Before the snap of the ball, in the American game, backfield players may only move parallel to the line of scrimmage, only one back may be in motion at any given time, and if forward motion has occurred, the back must be still for a full second before the snap. The receiver may be in motion laterally or away from the line of scrimmage at the snap. A breach of this rule results in a penalty for illegal procedure (five yards). However, in the Canadian game, eligible receivers may move in any direction before the snap, any number may be in motion at any one time, and there is no need to be motionless before the snap.

The rules on eligible receivers only apply to forward passes. Any player may legally catch a backwards or lateral pass.
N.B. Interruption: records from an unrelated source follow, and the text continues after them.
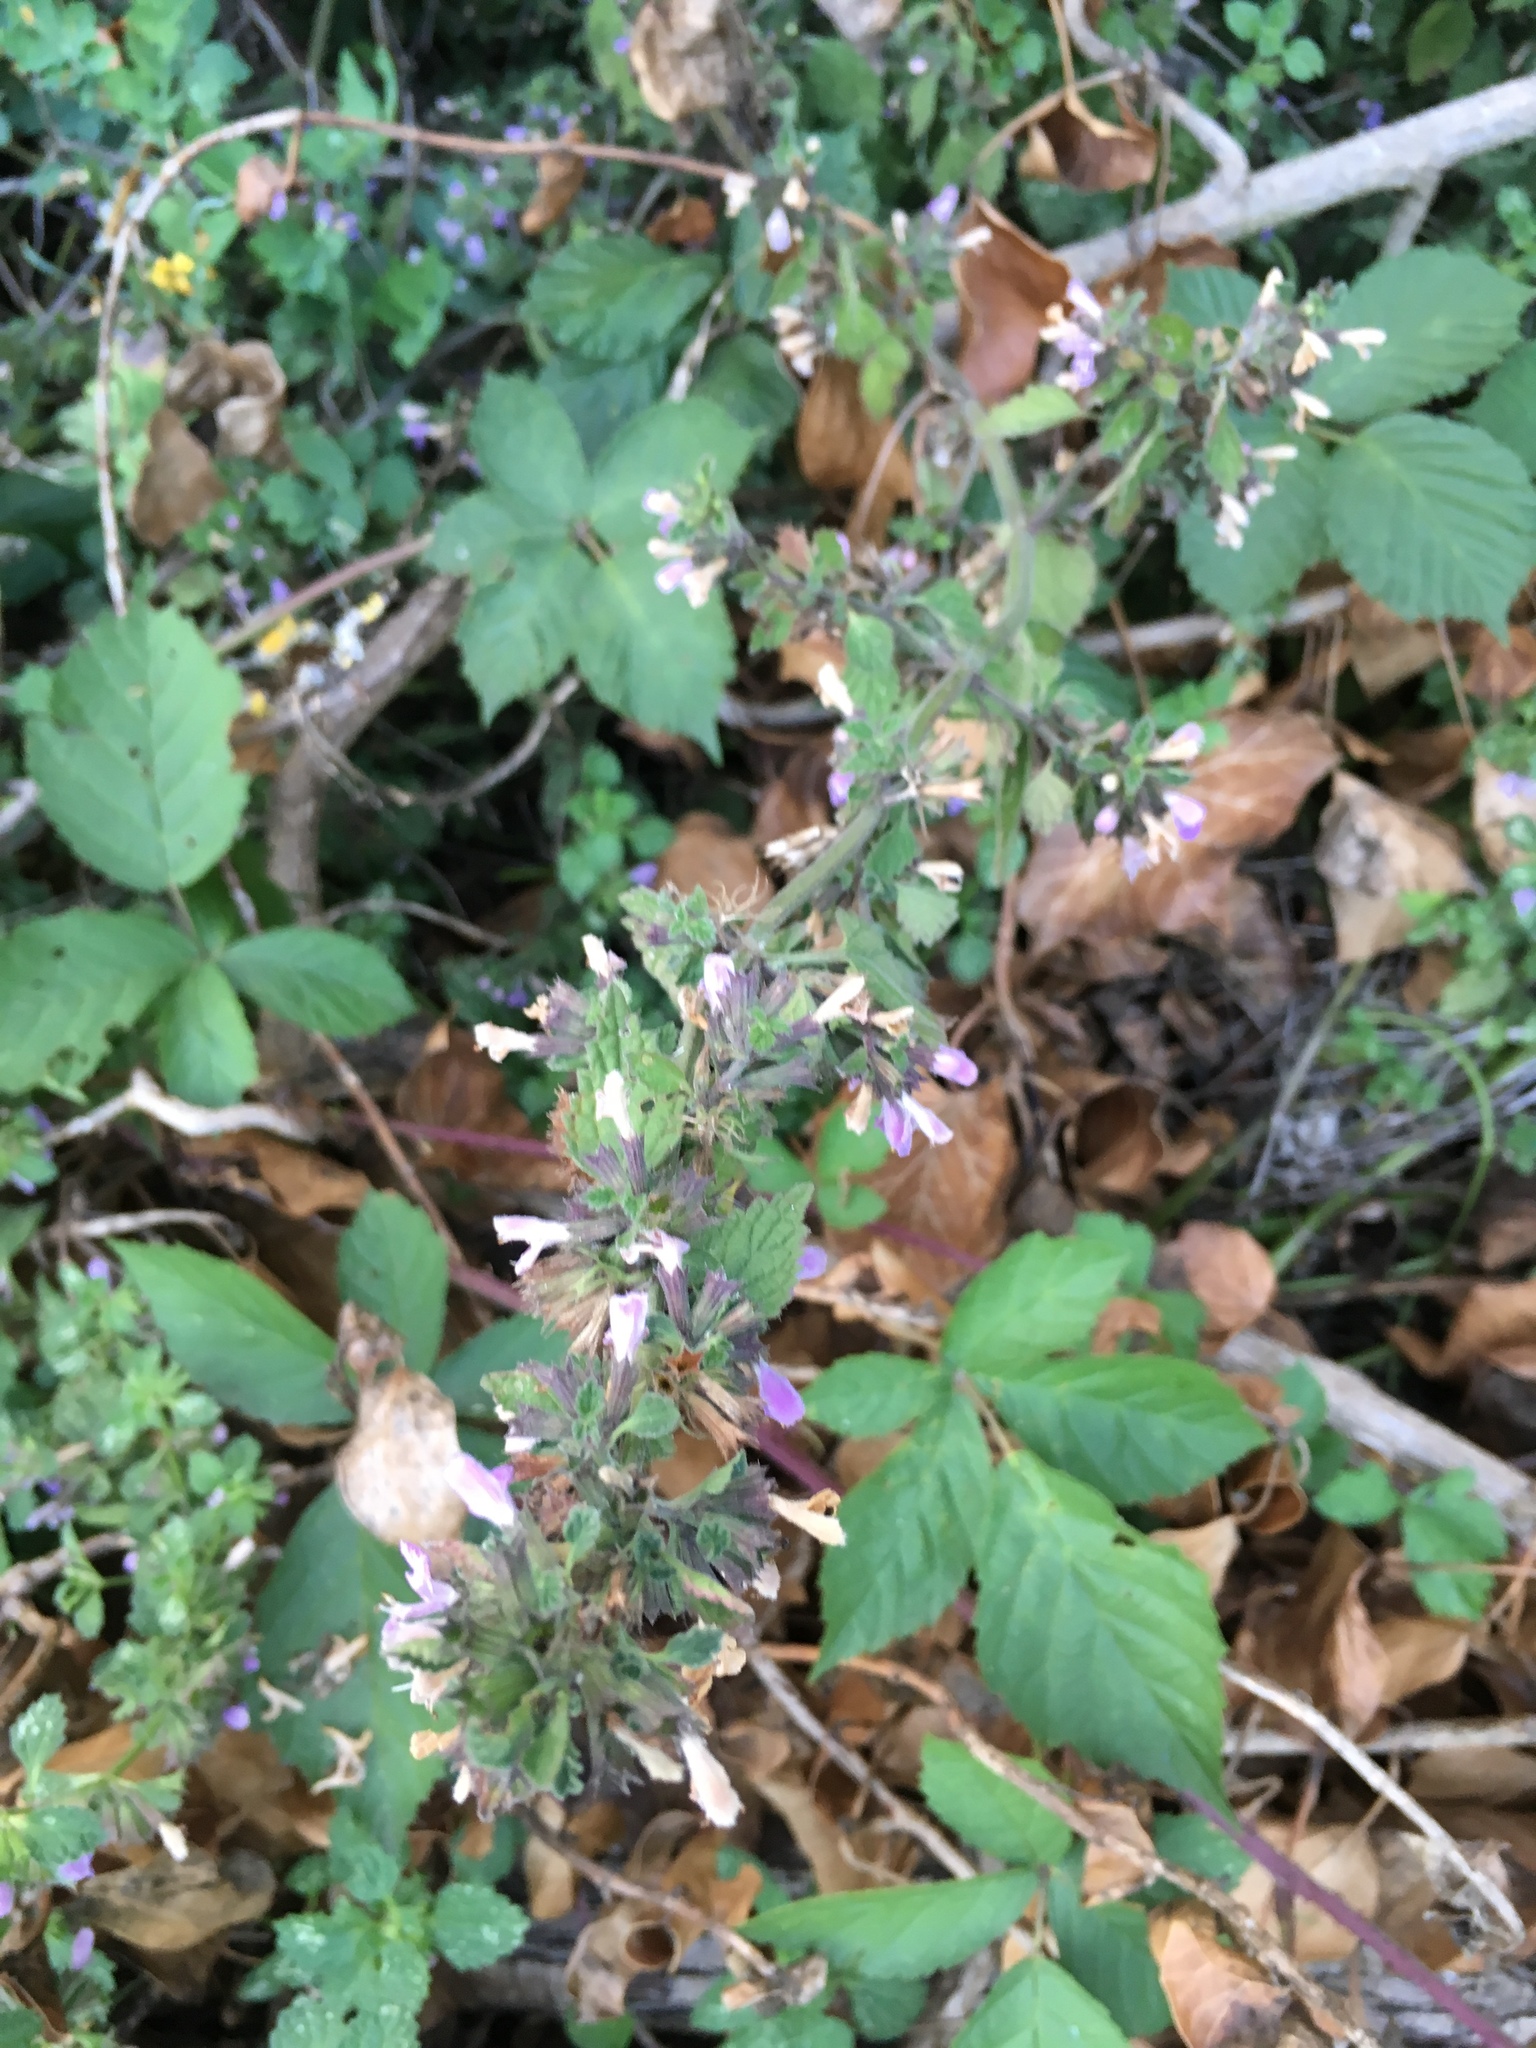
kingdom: Plantae
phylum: Tracheophyta
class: Magnoliopsida
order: Lamiales
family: Lamiaceae
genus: Ballota
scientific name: Ballota nigra
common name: Black horehound
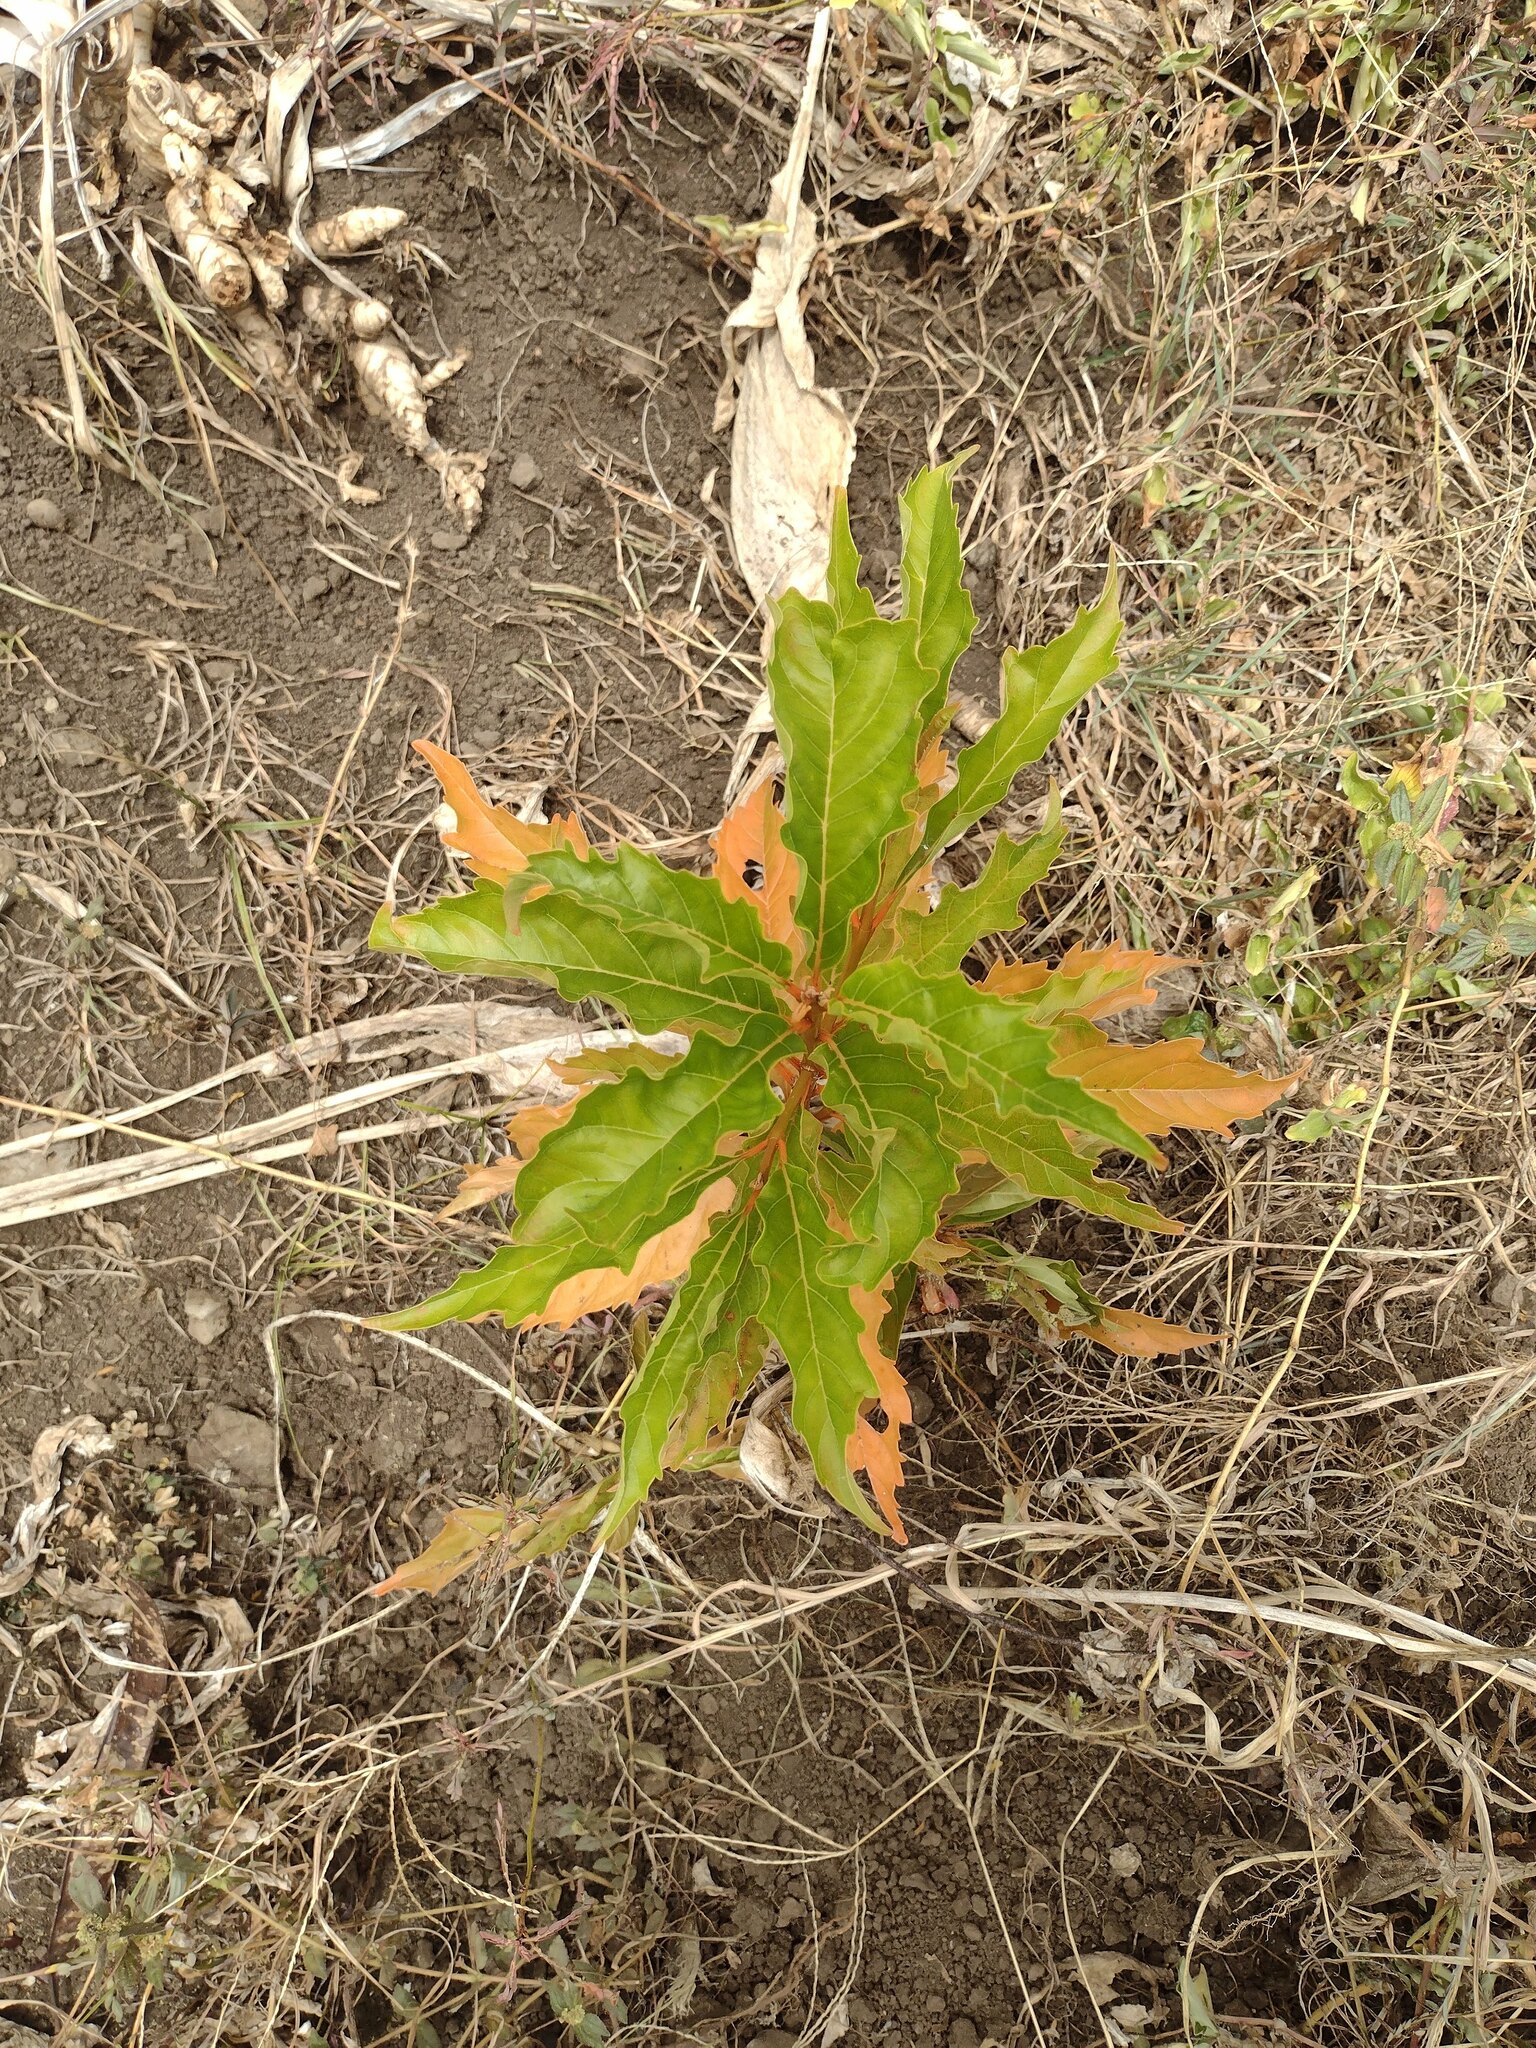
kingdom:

In the American game, once the play has started, eligible receivers can become ineligible depending on how the play develops. Any eligible receiver that goes out of bounds is no longer an eligible receiver and cannot receive a forward pass, unless that player re-establishes by taking three steps in bounds. Also, if a pass is touched by any defensive player or eligible offensive receiver (tipped by a defensive lineman, slips through a receiver's hands, etc.), every offensive player immediately becomes eligible. In the CFL all players become eligible receivers if a pass is touched by a member of the defensive team. A proposed rule change in the XFL would make all players behind the line of scrimmage eligible receivers, regardless of position or number.

==High school==
In high school football, the rules of eligibility are roughly the same as in the college game. However, as of February 2009, at least five players must wear numbers between 50 and 79 on first, second, or third down, which by rule would make them ineligible receivers. This was because of a change in the definition of a scrimmage-kick formation made by the National Federation of State High School Associations (NFHS). The change was intended to close a loophole in the rules which allowed teams to run an A-11 offense, in which a team would be exempted from eligibility numbering restrictions if the player receiving the snap was at least seven yards behind the line of scrimmage.

In 2019, the NFHS changed the rules slightly, instead measuring the number of players behind the line of scrimmage, limiting that number to four. The minimum number of players on the offensive line was reduced from seven to five.